__Working data__:

Start of Block

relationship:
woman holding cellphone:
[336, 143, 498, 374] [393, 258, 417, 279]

End of Block
Start of Block

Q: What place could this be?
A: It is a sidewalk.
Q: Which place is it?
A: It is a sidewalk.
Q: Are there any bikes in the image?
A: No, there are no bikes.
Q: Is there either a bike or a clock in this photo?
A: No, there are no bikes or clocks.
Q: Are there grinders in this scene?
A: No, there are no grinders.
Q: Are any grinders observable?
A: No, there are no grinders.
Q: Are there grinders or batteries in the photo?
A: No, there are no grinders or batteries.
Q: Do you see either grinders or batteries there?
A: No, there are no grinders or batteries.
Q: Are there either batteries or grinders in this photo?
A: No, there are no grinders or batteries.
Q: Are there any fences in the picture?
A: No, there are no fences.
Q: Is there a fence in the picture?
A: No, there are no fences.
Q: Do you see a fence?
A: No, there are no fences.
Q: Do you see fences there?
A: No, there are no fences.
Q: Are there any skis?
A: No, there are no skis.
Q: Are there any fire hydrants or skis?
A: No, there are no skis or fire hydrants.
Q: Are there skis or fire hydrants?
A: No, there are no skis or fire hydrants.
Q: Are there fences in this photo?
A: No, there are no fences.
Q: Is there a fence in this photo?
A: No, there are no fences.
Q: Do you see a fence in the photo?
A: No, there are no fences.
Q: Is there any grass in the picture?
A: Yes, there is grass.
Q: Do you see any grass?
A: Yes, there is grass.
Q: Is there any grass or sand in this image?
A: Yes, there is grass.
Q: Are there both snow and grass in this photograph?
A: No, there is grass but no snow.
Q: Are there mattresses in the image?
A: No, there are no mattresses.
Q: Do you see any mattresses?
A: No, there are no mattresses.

End of Block

__What you are asked to do__: Pull out each line of the material above that contains the string "grinders". Case counts.

__Response area__:
Q: Are there grinders in this scene?
A: No, there are no grinders.
Q: Are any grinders observable?
A: No, there are no grinders.
Q: Are there grinders or batteries in the photo?
A: No, there are no grinders or batteries.
Q: Do you see either grinders or batteries there?
A: No, there are no grinders or batteries.
Q: Are there either batteries or grinders in this photo?
A: No, there are no grinders or batteries.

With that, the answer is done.